1998’de Rusya ile Kazakistan ve 2001 yılında da Rusya ile Azerbaycan arasında ikili antlaşmalar imzalanmıştır. 2003 yılında Rusya, Kazakistan ve Azerbaycan arasında üçlü antlaşma imzalanmıştır. Bu antlaşmaya göre Hazar Denizi’nin kuzey bölgesinde kalan %64’lük bölümünün ulusal bölgelere ayrılması kararlaştırılmıştır. Söz konusu antlaşmada bölgesel dağılımın %27 Kazakistan, %19 Rusya ve %18 Azerbaycan

şeklinde olacağı ifade edilmiştir. Diğer kıyı ülkelerinin aksine İran sadece 1921 ve 1940

tarihli antlaşmaların yürürlükte olduğu konusunda ısrarcı davranmakta ve yapılacak herhangi bir yeni antlaşma ve protokole sıcak bakmamaktadır. Rusya ve İran dışındaki

diğer üç ülkenin Hazar Denizi ile ilgili taleplerinin temelinde denizaltındaki petrol ve gaz kaynaklarının bölüşülmesi yatmaktadır. Hazar denizindeki enerji kaynaklarının ticari açıdan paylaşılması konusundaki en şiddetli tartışma Azerbaycan-Türkmenistan ve Azerbaycan-İran arasında yaşanmaktadır. Rusya ve Kazakistan kendi aralarında 2002 yılında imzalamış oldukları protokolle Hazar bölgesi sorununu diplomatik açıdan çözmüşlerdir. Hazar Denizi’nin sorununu düğüm haline getiren temel unsur Hazar Denizinin hukuki statüsüdür (Diyarov, 2012:19).

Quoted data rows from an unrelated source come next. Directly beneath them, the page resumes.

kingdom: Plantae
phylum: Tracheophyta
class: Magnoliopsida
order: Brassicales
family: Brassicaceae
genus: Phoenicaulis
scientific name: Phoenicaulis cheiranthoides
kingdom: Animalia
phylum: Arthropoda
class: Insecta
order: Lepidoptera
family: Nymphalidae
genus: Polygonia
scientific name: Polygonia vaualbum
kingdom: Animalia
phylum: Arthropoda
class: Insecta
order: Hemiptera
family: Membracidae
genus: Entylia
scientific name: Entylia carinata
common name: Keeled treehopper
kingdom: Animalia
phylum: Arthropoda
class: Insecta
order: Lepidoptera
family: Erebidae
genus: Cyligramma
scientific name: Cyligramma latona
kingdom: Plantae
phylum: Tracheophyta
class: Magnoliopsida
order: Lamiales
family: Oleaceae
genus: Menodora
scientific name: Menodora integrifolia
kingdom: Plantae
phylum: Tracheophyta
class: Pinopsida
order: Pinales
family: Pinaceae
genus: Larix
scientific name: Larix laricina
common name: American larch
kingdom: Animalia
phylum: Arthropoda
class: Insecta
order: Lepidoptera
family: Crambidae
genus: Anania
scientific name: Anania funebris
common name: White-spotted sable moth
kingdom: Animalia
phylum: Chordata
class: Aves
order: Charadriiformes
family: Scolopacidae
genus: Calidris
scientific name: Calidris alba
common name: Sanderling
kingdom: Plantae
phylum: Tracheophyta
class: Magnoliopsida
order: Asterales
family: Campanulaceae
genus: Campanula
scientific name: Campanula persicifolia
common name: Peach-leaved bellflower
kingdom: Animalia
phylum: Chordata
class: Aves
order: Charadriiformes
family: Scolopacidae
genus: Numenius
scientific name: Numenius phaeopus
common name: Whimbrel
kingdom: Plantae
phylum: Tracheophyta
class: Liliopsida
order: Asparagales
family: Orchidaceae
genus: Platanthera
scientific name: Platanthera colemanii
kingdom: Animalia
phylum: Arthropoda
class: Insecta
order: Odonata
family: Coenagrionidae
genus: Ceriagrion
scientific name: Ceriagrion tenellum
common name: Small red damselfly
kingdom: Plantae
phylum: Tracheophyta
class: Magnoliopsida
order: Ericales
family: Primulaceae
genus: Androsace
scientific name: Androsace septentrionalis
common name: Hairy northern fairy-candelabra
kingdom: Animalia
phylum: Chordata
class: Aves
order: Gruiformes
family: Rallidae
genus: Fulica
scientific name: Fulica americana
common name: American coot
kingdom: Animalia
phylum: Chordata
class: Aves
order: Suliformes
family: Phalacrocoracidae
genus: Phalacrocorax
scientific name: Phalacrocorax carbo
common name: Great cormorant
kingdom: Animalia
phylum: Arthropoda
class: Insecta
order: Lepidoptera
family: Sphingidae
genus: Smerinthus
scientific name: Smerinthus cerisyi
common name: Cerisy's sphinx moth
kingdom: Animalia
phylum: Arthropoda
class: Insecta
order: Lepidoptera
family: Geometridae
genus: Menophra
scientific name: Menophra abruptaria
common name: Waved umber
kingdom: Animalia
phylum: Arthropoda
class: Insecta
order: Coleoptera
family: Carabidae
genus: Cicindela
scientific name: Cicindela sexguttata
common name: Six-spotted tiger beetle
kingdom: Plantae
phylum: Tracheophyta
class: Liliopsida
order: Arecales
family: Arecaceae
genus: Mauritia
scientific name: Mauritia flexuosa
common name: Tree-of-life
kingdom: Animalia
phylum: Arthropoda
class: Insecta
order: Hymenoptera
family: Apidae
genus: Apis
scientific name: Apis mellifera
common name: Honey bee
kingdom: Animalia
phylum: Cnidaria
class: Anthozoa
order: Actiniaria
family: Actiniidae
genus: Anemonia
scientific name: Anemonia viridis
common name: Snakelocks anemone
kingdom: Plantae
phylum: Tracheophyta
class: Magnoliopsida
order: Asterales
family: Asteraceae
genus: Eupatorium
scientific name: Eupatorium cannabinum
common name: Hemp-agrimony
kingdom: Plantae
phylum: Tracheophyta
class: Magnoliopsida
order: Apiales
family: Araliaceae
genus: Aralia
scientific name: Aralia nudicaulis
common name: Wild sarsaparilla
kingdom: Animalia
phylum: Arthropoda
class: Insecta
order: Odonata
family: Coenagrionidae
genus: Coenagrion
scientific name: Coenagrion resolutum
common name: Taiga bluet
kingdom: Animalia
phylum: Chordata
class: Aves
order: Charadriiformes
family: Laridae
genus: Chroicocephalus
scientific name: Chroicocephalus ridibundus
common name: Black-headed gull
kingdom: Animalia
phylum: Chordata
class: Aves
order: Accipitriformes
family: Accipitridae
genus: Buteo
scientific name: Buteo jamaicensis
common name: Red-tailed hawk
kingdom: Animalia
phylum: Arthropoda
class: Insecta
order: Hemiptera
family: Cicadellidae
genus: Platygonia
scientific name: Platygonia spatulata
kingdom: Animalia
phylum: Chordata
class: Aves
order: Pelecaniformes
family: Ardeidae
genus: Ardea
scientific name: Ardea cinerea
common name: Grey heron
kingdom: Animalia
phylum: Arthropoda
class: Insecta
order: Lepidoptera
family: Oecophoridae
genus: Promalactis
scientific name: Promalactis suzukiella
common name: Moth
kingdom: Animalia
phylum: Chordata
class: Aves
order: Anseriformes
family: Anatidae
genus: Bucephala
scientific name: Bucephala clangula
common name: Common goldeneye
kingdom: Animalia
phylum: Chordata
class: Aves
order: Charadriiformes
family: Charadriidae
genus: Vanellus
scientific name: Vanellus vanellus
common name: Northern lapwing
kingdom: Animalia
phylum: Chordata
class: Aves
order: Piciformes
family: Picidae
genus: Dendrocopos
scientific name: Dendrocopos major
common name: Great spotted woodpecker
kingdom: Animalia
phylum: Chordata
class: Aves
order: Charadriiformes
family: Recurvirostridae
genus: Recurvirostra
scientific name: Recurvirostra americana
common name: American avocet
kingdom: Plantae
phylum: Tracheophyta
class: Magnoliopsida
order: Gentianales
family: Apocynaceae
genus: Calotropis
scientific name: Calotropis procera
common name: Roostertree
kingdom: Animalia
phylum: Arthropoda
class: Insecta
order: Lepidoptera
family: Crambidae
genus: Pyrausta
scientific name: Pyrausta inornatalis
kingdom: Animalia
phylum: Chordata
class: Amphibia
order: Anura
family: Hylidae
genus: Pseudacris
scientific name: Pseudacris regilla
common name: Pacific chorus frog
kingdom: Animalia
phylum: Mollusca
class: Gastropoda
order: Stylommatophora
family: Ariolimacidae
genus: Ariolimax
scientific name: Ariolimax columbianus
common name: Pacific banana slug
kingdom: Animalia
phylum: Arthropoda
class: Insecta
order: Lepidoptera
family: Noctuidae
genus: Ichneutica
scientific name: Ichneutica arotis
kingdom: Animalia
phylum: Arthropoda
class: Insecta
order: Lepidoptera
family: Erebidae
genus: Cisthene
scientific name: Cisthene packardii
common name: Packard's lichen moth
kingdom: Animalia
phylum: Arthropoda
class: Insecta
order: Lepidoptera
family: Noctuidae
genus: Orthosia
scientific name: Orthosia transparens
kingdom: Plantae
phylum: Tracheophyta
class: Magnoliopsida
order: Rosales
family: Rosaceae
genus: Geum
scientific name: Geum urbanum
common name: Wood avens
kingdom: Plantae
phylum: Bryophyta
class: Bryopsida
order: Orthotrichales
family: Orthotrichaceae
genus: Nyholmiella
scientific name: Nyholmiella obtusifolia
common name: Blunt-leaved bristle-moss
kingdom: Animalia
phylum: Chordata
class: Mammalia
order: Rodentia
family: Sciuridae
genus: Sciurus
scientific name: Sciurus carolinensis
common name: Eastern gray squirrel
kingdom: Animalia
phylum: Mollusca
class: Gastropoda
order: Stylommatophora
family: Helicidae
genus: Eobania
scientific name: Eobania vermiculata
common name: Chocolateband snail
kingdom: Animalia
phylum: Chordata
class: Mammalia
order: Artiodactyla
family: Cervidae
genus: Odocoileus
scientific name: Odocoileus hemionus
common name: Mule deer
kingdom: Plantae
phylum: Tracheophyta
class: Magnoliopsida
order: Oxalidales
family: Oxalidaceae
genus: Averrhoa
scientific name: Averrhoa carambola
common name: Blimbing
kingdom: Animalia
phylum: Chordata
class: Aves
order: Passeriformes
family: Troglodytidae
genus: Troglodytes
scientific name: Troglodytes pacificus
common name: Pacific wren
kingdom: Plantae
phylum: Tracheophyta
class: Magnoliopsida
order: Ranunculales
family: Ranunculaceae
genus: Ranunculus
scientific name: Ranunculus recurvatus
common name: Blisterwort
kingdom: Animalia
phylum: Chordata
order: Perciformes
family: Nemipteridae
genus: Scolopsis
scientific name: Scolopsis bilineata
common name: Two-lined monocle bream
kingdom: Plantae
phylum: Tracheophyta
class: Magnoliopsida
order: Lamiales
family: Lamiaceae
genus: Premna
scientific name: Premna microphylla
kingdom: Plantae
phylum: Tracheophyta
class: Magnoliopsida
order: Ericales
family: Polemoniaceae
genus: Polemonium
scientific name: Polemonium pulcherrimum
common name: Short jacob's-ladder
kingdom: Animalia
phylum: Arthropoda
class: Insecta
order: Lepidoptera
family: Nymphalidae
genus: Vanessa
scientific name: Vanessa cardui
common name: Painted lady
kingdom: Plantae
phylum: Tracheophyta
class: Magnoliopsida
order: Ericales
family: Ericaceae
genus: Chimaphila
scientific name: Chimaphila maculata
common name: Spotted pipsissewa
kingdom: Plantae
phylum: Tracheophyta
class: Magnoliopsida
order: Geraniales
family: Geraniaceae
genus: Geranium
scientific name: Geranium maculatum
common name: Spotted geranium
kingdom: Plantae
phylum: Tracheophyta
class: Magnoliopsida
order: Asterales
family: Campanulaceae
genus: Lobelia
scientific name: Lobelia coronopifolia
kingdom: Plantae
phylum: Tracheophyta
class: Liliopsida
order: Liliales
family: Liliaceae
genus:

Günümüzde, Kafkasya ve Orta Asya petrol ve doğalgazıyla bunları taşıyacak boru hatları üzerinde verilen mücadele bunun tipik örneğidir. Petrolün önemini en iyi biçimde, başta ABD olmak üzere Batılı ülkeler ve Rusya ilk önce anlamış ve petrolden en büyük kazancı da bu ülkeler elde etmiştir. Bu ülkeler, herhangi bir şekilde petrolü nüfuzları altına almışlar, bu uğurda açık bir biçimde savaşlar vermişler, ülkeleri yıkıp imparatorlukları parçalamışlar, toplumları birbirlerine karşı kışkırtıp kullanmışlardır. Bu konudaki mücadele bugün de değişmez bir biçimde ve çağdaş teknolojinin verdiği olanaklardan da yararlanılarak ve diplomasinin tüm incelikleri kullanılarak acımasız bir biçimde Ortadoğu, Kafkas ve Hazar petrol ve doğal gaz için sürdürülmektedir (Kazantsev, 2009:127).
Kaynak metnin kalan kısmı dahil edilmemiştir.